Saved entries
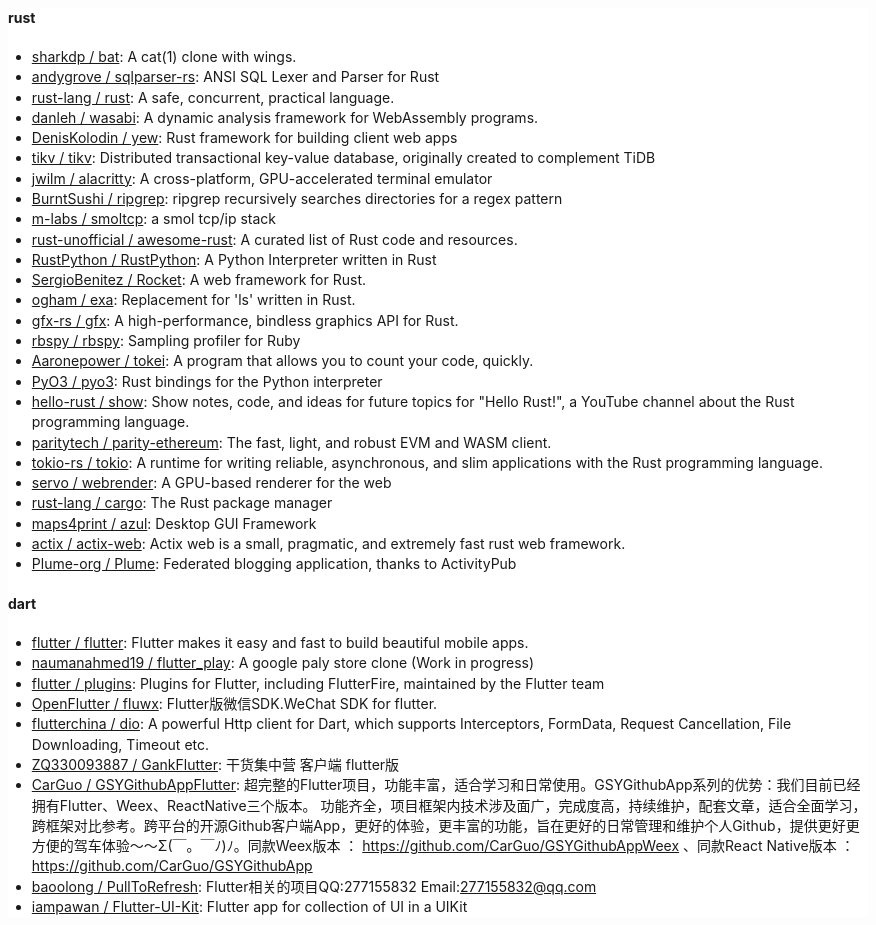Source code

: #### rust
* [sharkdp / bat](https://github.com/sharkdp/bat): A cat(1) clone with wings.
* [andygrove / sqlparser-rs](https://github.com/andygrove/sqlparser-rs): ANSI SQL Lexer and Parser for Rust
* [rust-lang / rust](https://github.com/rust-lang/rust): A safe, concurrent, practical language.
* [danleh / wasabi](https://github.com/danleh/wasabi): A dynamic analysis framework for WebAssembly programs.
* [DenisKolodin / yew](https://github.com/DenisKolodin/yew): Rust framework for building client web apps
* [tikv / tikv](https://github.com/tikv/tikv): Distributed transactional key-value database, originally created to complement TiDB
* [jwilm / alacritty](https://github.com/jwilm/alacritty): A cross-platform, GPU-accelerated terminal emulator
* [BurntSushi / ripgrep](https://github.com/BurntSushi/ripgrep): ripgrep recursively searches directories for a regex pattern
* [m-labs / smoltcp](https://github.com/m-labs/smoltcp): a smol tcp/ip stack
* [rust-unofficial / awesome-rust](https://github.com/rust-unofficial/awesome-rust): A curated list of Rust code and resources.
* [RustPython / RustPython](https://github.com/RustPython/RustPython): A Python Interpreter written in Rust
* [SergioBenitez / Rocket](https://github.com/SergioBenitez/Rocket): A web framework for Rust.
* [ogham / exa](https://github.com/ogham/exa): Replacement for 'ls' written in Rust.
* [gfx-rs / gfx](https://github.com/gfx-rs/gfx): A high-performance, bindless graphics API for Rust.
* [rbspy / rbspy](https://github.com/rbspy/rbspy): Sampling profiler for Ruby
* [Aaronepower / tokei](https://github.com/Aaronepower/tokei): A program that allows you to count your code, quickly.
* [PyO3 / pyo3](https://github.com/PyO3/pyo3): Rust bindings for the Python interpreter
* [hello-rust / show](https://github.com/hello-rust/show): Show notes, code, and ideas for future topics for "Hello Rust!", a YouTube channel about the Rust programming language.
* [paritytech / parity-ethereum](https://github.com/paritytech/parity-ethereum): The fast, light, and robust EVM and WASM client.
* [tokio-rs / tokio](https://github.com/tokio-rs/tokio): A runtime for writing reliable, asynchronous, and slim applications with the Rust programming language.
* [servo / webrender](https://github.com/servo/webrender): A GPU-based renderer for the web
* [rust-lang / cargo](https://github.com/rust-lang/cargo): The Rust package manager
* [maps4print / azul](https://github.com/maps4print/azul): Desktop GUI Framework
* [actix / actix-web](https://github.com/actix/actix-web): Actix web is a small, pragmatic, and extremely fast rust web framework.
* [Plume-org / Plume](https://github.com/Plume-org/Plume): Federated blogging application, thanks to ActivityPub

#### dart
* [flutter / flutter](https://github.com/flutter/flutter): Flutter makes it easy and fast to build beautiful mobile apps.
* [naumanahmed19 / flutter_play](https://github.com/naumanahmed19/flutter_play): A google paly store clone (Work in progress)
* [flutter / plugins](https://github.com/flutter/plugins): Plugins for Flutter, including FlutterFire, maintained by the Flutter team
* [OpenFlutter / fluwx](https://github.com/OpenFlutter/fluwx): Flutter版微信SDK.WeChat SDK for flutter.
* [flutterchina / dio](https://github.com/flutterchina/dio): A powerful Http client for Dart, which supports Interceptors, FormData, Request Cancellation, File Downloading, Timeout etc.
* [ZQ330093887 / GankFlutter](https://github.com/ZQ330093887/GankFlutter): 干货集中营 客户端 flutter版
* [CarGuo / GSYGithubAppFlutter](https://github.com/CarGuo/GSYGithubAppFlutter): 超完整的Flutter项目，功能丰富，适合学习和日常使用。GSYGithubApp系列的优势：我们目前已经拥有Flutter、Weex、ReactNative三个版本。 功能齐全，项目框架内技术涉及面广，完成度高，持续维护，配套文章，适合全面学习，跨框架对比参考。跨平台的开源Github客户端App，更好的体验，更丰富的功能，旨在更好的日常管理和维护个人Github，提供更好更方便的驾车体验～～Σ(￣。￣ﾉ)ﾉ。同款Weex版本 ： https://github.com/CarGuo/GSYGithubAppWeex 、同款React Native版本 ： https://github.com/CarGuo/GSYGithubApp
* [baoolong / PullToRefresh](https://github.com/baoolong/PullToRefresh): Flutter相关的项目QQ:277155832 Email:277155832@qq.com
* [iampawan / Flutter-UI-Kit](https://github.com/iampawan/Flutter-UI-Kit): Flutter app for collection of UI in a UIKit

Directive: Pictures aside, repeat each entry in full and without change.

Answer section:
Source code

: #### rust
* [sharkdp / bat](https://github.com/sharkdp/bat): A cat(1) clone with wings.
* [andygrove / sqlparser-rs](https://github.com/andygrove/sqlparser-rs): ANSI SQL Lexer and Parser for Rust
* [rust-lang / rust](https://github.com/rust-lang/rust): A safe, concurrent, practical language.
* [danleh / wasabi](https://github.com/danleh/wasabi): A dynamic analysis framework for WebAssembly programs.
* [DenisKolodin / yew](https://github.com/DenisKolodin/yew): Rust framework for building client web apps
* [tikv / tikv](https://github.com/tikv/tikv): Distributed transactional key-value database, originally created to complement TiDB
* [jwilm / alacritty](https://github.com/jwilm/alacritty): A cross-platform, GPU-accelerated terminal emulator
* [BurntSushi / ripgrep](https://github.com/BurntSushi/ripgrep): ripgrep recursively searches directories for a regex pattern
* [m-labs / smoltcp](https://github.com/m-labs/smoltcp): a smol tcp/ip stack
* [rust-unofficial / awesome-rust](https://github.com/rust-unofficial/awesome-rust): A curated list of Rust code and resources.
* [RustPython / RustPython](https://github.com/RustPython/RustPython): A Python Interpreter written in Rust
* [SergioBenitez / Rocket](https://github.com/SergioBenitez/Rocket): A web framework for Rust.
* [ogham / exa](https://github.com/ogham/exa): Replacement for 'ls' written in Rust.
* [gfx-rs / gfx](https://github.com/gfx-rs/gfx): A high-performance, bindless graphics API for Rust.
* [rbspy / rbspy](https://github.com/rbspy/rbspy): Sampling profiler for Ruby
* [Aaronepower / tokei](https://github.com/Aaronepower/tokei): A program that allows you to count your code, quickly.
* [PyO3 / pyo3](https://github.com/PyO3/pyo3): Rust bindings for the Python interpreter
* [hello-rust / show](https://github.com/hello-rust/show): Show notes, code, and ideas for future topics for "Hello Rust!", a YouTube channel about the Rust programming language.
* [paritytech / parity-ethereum](https://github.com/paritytech/parity-ethereum): The fast, light, and robust EVM and WASM client.
* [tokio-rs / tokio](https://github.com/tokio-rs/tokio): A runtime for writing reliable, asynchronous, and slim applications with the Rust programming language.
* [servo / webrender](https://github.com/servo/webrender): A GPU-based renderer for the web
* [rust-lang / cargo](https://github.com/rust-lang/cargo): The Rust package manager
* [maps4print / azul](https://github.com/maps4print/azul): Desktop GUI Framework
* [actix / actix-web](https://github.com/actix/actix-web): Actix web is a small, pragmatic, and extremely fast rust web framework.
* [Plume-org / Plume](https://github.com/Plume-org/Plume): Federated blogging application, thanks to ActivityPub

#### dart
* [flutter / flutter](https://github.com/flutter/flutter): Flutter makes it easy and fast to build beautiful mobile apps.
* [naumanahmed19 / flutter_play](https://github.com/naumanahmed19/flutter_play): A google paly store clone (Work in progress)
* [flutter / plugins](https://github.com/flutter/plugins): Plugins for Flutter, including FlutterFire, maintained by the Flutter team
* [OpenFlutter / fluwx](https://github.com/OpenFlutter/fluwx): Flutter版微信SDK.WeChat SDK for flutter.
* [flutterchina / dio](https://github.com/flutterchina/dio): A powerful Http client for Dart, which supports Interceptors, FormData, Request Cancellation, File Downloading, Timeout etc.
* [ZQ330093887 / GankFlutter](https://github.com/ZQ330093887/GankFlutter): 干货集中营 客户端 flutter版
* [CarGuo / GSYGithubAppFlutter](https://github.com/CarGuo/GSYGithubAppFlutter): 超完整的Flutter项目，功能丰富，适合学习和日常使用。GSYGithubApp系列的优势：我们目前已经拥有Flutter、Weex、ReactNative三个版本。 功能齐全，项目框架内技术涉及面广，完成度高，持续维护，配套文章，适合全面学习，跨框架对比参考。跨平台的开源Github客户端App，更好的体验，更丰富的功能，旨在更好的日常管理和维护个人Github，提供更好更方便的驾车体验～～Σ(￣。￣ﾉ)ﾉ。同款Weex版本 ： https://github.com/CarGuo/GSYGithubAppWeex 、同款React Native版本 ： https://github.com/CarGuo/GSYGithubApp
* [baoolong / PullToRefresh](https://github.com/baoolong/PullToRefresh): Flutter相关的项目QQ:277155832 Email:277155832@qq.com
* [iampawan / Flutter-UI-Kit](https://github.com/iampawan/Flutter-UI-Kit): Flutter app for collection of UI in a UIKit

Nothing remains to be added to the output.